Playing with Plexiglass (and rice paper)

Rice paper Trio on Plexi Glass with Artscape Rice Paperproviding the frosted look (and UV protection)

Rice paper Trio on 8 x 8 Plexi Glass with Artscape Rice Paper providing the frosted look (and UV protection)

Rice paper pair on plexiglass

Rice paper pair on 8 x 8 clear plexiglass

Autumn Jester - rice paper bird
Autumn Jester – rice paper bird (no plexiglass)

Pink and Green Fairy Bird?

Pink and Green Fairy Bird? (no plexiglass)

Simple things amuse simple minds.

Creating rice paper birds fills me with a quiet joy and delight. In a sense they are all the same bird, although they vary slightly in size and shape and are all the colours of the rainbow. Holding a piece of pink rice paper to the sunlight with a piece of green behind it and seeing how it looks in different lights thrills me. It is one thing to glue pieces of translucent paper together on a table; it is an entirely different thing to hold these same pieces of paper up to the window and see how they are completely transformed by light. As I create a rice paper birds, it is akin to having a conversation with light – I cut, I hold up to the light, maybe I glue, maybe I try another shade. For this reason, it takes about 45 minutes, give or take, to create a rice paper bird. I feel as though I could cut and glue and construct these little creatures for a very long time.

Larks at Christie Lake

Larks at Christie Lake

Since I am clearly hooked on creating rice paper birds, I have to ask how to move such birds into the world? While it is true that a handful of people have one or two such birds flying in their windows, I want to create sky-fulls of them. I like putting them together on a window, a branch, a translucent screen  and creating a pattern of movement. Flocks, families, communities of birds winging their way to an imagined sky. This led to “An Exultation of Larks” created last spring. I like seeing how they look in different venues, during different seasons, in the mornings or the afternoons or on the light of a sombre day.

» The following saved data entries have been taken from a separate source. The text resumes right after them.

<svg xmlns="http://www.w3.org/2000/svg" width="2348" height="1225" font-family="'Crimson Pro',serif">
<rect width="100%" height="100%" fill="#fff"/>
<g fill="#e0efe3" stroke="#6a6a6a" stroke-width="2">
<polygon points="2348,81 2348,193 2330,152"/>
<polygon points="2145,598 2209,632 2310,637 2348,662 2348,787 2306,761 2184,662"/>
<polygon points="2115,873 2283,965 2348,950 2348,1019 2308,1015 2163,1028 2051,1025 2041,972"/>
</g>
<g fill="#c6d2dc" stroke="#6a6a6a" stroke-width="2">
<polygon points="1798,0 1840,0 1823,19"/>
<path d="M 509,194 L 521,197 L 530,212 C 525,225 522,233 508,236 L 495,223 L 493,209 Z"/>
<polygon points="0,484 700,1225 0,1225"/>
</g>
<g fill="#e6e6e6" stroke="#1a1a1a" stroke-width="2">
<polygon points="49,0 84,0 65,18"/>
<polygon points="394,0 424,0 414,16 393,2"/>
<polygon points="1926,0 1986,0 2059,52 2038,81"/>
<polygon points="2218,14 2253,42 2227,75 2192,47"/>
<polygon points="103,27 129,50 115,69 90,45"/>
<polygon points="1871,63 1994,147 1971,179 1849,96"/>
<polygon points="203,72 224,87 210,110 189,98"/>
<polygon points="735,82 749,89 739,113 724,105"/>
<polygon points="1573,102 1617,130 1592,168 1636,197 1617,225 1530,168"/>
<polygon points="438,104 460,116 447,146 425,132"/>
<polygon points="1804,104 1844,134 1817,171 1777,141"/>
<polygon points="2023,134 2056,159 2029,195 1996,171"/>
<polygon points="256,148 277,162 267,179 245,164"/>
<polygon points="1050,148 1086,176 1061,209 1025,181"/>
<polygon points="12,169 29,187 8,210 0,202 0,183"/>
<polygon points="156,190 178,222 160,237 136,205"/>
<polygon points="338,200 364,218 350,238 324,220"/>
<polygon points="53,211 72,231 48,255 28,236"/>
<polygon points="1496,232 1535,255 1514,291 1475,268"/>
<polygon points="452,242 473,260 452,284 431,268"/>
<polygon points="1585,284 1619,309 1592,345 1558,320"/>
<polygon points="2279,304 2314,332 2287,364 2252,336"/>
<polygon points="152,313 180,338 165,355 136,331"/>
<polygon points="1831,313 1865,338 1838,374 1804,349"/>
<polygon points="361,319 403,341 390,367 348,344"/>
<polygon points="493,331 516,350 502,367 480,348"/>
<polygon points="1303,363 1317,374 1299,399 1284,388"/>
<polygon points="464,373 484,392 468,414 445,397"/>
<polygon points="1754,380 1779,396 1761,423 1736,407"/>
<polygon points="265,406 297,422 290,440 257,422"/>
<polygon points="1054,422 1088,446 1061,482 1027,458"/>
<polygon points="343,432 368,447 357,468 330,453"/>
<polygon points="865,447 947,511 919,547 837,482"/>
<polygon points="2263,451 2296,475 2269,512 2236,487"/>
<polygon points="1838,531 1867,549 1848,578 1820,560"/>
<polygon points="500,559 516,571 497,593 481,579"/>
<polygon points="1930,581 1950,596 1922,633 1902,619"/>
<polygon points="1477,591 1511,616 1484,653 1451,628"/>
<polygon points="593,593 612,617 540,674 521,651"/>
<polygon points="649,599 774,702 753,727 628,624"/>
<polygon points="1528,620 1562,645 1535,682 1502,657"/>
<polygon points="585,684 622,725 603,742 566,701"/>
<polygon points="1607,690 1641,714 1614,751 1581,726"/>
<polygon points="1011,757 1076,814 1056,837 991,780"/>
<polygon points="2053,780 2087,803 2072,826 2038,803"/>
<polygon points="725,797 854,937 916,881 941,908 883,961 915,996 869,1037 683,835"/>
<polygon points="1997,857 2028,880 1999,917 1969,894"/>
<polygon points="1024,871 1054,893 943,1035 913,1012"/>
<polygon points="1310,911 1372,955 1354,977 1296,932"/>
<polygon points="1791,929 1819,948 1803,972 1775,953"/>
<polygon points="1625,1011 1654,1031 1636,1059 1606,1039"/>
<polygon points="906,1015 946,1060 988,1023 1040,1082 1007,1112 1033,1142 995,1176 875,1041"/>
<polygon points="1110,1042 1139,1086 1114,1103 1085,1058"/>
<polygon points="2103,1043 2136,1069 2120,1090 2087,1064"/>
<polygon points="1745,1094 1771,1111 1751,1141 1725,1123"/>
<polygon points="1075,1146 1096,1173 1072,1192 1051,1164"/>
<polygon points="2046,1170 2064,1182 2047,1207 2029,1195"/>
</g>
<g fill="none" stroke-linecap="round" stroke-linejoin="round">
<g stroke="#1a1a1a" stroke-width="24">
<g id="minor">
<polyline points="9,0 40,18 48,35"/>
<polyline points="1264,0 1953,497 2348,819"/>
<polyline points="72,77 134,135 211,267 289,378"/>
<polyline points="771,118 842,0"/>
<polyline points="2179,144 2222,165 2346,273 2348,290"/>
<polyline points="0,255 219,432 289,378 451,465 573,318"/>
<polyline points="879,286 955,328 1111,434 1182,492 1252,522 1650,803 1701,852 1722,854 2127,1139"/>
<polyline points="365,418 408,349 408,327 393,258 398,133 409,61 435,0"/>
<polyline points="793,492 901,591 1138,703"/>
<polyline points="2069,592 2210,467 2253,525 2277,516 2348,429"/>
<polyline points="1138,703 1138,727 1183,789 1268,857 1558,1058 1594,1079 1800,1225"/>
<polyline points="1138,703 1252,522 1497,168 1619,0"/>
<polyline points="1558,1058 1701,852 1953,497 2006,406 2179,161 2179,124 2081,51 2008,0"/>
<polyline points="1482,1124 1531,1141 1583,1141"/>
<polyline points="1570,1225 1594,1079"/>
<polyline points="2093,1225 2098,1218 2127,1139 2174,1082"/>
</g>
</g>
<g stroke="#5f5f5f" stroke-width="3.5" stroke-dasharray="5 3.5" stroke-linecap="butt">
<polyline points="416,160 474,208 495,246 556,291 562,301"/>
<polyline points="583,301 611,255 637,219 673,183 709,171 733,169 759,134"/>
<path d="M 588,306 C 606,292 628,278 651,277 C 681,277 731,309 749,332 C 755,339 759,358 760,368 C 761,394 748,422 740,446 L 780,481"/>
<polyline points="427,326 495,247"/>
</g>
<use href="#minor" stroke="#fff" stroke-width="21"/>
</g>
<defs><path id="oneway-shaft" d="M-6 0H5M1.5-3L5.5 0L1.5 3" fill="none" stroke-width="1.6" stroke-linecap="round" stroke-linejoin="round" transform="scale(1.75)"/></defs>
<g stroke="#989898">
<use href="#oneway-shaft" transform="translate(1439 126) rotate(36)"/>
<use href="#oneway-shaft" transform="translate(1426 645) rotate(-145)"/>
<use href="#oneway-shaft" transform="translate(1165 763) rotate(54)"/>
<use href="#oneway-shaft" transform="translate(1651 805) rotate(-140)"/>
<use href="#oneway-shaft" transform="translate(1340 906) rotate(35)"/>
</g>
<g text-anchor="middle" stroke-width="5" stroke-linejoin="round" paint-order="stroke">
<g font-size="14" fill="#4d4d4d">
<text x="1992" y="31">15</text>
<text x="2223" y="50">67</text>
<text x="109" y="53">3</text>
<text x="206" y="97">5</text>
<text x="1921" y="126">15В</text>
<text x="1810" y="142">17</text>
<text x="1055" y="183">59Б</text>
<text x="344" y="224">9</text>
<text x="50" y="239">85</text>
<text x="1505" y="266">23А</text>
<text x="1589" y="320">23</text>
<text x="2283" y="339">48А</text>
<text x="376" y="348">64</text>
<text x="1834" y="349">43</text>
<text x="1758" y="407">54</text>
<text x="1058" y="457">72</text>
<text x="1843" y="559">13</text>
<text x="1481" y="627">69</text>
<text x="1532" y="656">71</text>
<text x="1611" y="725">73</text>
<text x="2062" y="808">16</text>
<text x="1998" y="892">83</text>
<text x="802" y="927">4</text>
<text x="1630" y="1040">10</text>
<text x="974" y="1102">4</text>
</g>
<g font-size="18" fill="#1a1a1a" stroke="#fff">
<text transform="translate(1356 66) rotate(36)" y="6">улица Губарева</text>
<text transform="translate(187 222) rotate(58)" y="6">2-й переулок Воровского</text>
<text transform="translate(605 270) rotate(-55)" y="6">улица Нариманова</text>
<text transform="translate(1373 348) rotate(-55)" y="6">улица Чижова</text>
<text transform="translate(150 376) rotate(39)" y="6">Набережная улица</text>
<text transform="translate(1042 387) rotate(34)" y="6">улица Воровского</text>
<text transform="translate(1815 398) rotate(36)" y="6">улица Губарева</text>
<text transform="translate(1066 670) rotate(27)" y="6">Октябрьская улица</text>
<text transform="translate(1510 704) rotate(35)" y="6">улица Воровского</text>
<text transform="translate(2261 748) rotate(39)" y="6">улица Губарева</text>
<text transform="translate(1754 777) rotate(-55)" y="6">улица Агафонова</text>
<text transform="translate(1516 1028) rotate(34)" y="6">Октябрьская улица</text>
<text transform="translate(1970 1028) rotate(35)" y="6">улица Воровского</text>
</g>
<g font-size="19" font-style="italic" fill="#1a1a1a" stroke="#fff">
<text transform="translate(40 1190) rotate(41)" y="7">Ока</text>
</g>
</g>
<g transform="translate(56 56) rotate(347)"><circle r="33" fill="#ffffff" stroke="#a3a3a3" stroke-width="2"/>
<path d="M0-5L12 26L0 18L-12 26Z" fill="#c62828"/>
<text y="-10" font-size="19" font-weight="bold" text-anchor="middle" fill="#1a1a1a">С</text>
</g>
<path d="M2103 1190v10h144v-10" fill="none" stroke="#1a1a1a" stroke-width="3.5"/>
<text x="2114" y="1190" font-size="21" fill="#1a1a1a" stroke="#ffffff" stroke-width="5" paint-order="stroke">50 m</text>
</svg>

This fall, I have purchased a quantity of plexiglass, cut in a whole variety of sizes as well as some glue that works well with plexi-glass (but has toxic vapours). Above you can see my first two experiments, done on 8 x 8 pieces of plexiglass. I will try sealing them with glue at the edges. (Up until now, I have been using screws.) I prefer to have no frame around the birds as I like the illusion that they can fly off into the sky. However, I also hope to experiment with real glass, circles, and thin copper or silver frames with help from a local stained glass artist.

I am currently working with a long rectangular piece measuring 28″ x 8″ and loving the challenge.